First, if you're deep into flower you're screwed. Cut it down, wrap it in a bag, and pitch it.
Also, assume, unless specified, all recomendations are in reference to vegative states. You must pre grow/between crop bomb with nuclear raid fogger. It's dry/smoke, no residue, and is a synthetic pyrithium base. Think Dr. Doom but instead of .4% active ingredient it's 12.6%. Ummmm, holy crap, YEAH!!!! I cooked some already mite stressed(raped) plants and they got fried. Oh well, better I killed them than the borg. The two moms I REALLY wanted pulled through it. Anyway, set the one off, wait 4/5 days hit it again. Then do a bleaching of your area. YOU MUST HAVE A HEPA or better FILTER on your intake!!!! For my application it wasnt cheap but considering the alternative...you will want to get some panty hose and affix them to your exhaust. Spray both openings where the air is drawn into the ducts,fans on, with your prefered NON OIL BASED miticide.

_Provided entries_
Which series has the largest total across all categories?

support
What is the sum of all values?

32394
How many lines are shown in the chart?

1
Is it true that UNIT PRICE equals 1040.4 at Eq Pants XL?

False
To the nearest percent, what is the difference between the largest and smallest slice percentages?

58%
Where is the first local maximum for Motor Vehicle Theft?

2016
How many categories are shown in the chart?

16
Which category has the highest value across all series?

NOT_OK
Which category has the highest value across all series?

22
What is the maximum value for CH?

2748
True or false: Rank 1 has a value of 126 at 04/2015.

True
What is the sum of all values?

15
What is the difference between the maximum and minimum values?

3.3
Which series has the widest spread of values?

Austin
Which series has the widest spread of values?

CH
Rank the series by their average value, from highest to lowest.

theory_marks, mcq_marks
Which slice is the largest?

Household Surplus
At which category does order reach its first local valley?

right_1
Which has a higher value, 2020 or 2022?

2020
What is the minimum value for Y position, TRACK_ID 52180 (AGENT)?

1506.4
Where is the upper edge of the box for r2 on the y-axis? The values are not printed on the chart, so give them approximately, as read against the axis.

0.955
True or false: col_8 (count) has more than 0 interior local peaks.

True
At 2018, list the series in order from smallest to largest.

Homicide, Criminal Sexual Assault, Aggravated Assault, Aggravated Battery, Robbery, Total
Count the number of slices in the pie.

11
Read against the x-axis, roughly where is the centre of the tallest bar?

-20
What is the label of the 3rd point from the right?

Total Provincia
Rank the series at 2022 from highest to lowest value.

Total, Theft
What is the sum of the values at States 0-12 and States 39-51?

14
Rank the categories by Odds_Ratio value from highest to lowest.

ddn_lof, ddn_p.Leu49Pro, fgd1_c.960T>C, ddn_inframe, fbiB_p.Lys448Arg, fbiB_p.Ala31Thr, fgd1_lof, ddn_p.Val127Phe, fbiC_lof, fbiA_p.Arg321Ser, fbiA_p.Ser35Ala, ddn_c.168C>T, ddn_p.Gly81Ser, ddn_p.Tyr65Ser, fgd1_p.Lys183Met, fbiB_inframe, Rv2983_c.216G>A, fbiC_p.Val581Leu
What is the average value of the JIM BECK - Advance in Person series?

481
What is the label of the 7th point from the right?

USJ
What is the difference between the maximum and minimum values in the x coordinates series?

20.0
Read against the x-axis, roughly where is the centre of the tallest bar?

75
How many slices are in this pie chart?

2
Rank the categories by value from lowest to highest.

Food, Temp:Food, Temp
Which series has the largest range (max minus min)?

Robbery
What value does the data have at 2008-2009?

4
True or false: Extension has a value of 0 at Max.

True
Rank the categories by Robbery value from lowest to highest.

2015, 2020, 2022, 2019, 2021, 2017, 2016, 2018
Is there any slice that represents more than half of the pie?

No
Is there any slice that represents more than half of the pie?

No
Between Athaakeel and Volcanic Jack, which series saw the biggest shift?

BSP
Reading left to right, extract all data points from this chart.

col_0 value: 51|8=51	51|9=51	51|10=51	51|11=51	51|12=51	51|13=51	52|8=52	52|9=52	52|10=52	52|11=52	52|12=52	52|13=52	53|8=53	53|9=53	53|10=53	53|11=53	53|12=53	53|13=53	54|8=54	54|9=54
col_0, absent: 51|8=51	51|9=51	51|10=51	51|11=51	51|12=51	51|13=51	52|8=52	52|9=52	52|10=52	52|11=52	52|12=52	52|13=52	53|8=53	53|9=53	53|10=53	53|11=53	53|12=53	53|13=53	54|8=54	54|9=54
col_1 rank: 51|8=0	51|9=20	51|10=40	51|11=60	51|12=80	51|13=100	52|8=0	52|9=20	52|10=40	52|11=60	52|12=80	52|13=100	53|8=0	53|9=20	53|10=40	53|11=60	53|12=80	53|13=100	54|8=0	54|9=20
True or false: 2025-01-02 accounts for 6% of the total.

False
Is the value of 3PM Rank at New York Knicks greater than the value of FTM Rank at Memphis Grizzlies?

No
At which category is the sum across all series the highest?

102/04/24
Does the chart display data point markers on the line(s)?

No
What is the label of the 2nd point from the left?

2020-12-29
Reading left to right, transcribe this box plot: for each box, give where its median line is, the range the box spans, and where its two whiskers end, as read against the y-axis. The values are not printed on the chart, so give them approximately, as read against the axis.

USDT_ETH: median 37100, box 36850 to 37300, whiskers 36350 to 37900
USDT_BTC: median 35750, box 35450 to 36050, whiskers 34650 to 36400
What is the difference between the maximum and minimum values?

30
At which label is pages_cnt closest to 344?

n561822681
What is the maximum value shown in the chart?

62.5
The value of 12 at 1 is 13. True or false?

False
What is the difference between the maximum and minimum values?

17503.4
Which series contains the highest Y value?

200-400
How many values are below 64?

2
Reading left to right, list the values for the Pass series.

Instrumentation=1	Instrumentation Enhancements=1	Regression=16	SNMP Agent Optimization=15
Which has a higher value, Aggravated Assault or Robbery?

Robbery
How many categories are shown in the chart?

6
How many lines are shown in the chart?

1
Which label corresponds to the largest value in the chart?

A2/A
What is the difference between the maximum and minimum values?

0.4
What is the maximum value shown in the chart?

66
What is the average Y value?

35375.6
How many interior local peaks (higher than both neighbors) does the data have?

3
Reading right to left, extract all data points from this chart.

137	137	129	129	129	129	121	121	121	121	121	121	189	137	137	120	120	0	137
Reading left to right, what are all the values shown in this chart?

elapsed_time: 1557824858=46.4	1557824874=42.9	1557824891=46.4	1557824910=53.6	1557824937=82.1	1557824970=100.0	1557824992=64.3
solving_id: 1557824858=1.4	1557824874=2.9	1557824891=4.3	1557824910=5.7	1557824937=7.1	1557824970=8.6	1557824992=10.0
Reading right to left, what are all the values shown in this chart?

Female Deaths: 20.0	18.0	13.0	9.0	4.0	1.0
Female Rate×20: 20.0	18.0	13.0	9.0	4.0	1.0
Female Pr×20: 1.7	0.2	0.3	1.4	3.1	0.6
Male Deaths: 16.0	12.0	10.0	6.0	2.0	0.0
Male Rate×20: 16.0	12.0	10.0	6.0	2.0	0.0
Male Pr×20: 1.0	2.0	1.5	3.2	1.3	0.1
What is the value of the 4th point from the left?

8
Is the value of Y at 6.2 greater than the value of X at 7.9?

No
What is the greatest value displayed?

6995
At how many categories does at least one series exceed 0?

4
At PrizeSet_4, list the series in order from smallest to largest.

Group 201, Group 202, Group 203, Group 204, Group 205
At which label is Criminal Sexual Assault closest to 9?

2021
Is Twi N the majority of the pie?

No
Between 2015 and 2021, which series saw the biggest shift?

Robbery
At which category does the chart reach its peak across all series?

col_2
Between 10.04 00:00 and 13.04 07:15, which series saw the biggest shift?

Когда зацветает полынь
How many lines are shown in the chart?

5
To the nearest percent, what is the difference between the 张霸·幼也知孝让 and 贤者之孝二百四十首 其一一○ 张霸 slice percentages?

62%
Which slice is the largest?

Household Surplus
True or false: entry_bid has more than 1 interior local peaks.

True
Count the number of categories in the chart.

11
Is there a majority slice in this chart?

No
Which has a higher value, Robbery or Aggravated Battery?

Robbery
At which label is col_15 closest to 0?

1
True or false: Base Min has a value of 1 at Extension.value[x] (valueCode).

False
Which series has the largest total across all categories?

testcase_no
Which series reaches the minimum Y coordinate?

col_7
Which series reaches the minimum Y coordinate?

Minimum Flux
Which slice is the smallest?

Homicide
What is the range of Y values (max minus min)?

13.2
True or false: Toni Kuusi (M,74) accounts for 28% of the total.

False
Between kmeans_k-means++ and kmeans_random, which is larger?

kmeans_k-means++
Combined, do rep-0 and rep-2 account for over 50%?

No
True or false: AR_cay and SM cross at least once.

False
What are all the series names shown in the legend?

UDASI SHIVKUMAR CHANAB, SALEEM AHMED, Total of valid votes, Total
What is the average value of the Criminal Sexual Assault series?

_Work task 1_
Rewrite the entries from the first line through the line with "smallest slice percentages?", both included, changing "largest" to "biggest" and leaving everything else unchanged.
_Work task 2_
Write the next part of the post on ridding a grow of mites.

_Exercise response 1_
Which series has the biggest total across all categories?

support
What is the sum of all values?

32394
How many lines are shown in the chart?

1
Is it true that UNIT PRICE equals 1040.4 at Eq Pants XL?

False
To the nearest percent, what is the difference between the biggest and smallest slice percentages?

_Exercise response 2_
I, after weeks of research, have decided that hot shot no pest strips will be a part of my preventative maintance. I use these up to the third week of flower. As soon as I see flower transforming into bud they go into doubled up freezer bags in a cool dark place till next round. You cant be clean enough. These are your babies so treat them as such. For those of you that fear poison you immunate your kids right? My pesticide treatments are comparable. You wouldnt let some shady stranger around or pick up your kid. Dont let anyone in your room or cuttings without quarantine measures.
On a personal note, I STRONGLY recomend N E V E R partner up with someone unless you enjoy experiencing going through something similar to divorce. Remember, when it comes to your garden, except for lighting, air exchange, and diligence...LESS IS BEST !!!! Leave them girls be.

"Dont be molesting my girls or I'll fuck you up, man." I couldnt agree more.
Health, happiness, and prosperity to you all.